╭──

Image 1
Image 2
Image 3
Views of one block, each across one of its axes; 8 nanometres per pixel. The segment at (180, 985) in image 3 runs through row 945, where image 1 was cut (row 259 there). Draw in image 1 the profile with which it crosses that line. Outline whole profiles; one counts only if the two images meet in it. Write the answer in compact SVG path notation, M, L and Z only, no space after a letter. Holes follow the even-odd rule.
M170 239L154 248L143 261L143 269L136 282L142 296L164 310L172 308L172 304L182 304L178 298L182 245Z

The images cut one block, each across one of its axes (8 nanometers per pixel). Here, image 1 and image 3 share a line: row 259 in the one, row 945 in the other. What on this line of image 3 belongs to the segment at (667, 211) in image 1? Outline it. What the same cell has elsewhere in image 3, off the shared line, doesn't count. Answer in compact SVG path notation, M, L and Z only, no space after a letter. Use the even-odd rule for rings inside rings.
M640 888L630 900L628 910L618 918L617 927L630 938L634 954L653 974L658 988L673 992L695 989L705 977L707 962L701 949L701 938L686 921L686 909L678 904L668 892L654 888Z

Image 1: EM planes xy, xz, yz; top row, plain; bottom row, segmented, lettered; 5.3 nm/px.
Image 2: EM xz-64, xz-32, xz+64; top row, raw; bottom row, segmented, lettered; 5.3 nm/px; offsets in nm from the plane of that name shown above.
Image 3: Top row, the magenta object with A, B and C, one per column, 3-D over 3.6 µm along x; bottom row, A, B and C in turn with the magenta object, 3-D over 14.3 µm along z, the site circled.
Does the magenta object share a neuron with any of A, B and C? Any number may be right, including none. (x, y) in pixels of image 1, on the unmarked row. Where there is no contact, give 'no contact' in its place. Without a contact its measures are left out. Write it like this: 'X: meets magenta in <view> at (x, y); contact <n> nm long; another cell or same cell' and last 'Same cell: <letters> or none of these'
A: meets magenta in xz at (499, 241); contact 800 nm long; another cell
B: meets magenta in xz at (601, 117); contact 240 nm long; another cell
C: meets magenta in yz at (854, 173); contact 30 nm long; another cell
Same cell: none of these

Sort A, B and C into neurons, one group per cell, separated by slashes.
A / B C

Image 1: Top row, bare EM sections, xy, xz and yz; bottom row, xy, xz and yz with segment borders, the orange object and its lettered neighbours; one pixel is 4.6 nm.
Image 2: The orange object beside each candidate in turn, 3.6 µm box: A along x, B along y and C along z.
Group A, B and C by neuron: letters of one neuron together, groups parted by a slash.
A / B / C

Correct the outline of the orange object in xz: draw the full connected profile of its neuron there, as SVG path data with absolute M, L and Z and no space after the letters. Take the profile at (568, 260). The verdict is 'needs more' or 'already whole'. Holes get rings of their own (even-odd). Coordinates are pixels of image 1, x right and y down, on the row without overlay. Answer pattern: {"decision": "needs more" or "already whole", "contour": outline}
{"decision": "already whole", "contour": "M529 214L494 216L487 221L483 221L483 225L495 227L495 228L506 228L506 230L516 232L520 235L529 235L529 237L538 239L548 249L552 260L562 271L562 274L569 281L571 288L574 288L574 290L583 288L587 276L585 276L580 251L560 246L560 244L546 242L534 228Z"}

╰──

- **DESCRIPTION OF THE TASK**
What is the number of lines in the entries above that hold the string "along"? Please state that number alone.

- **RESULT FOR THIS TASK**
2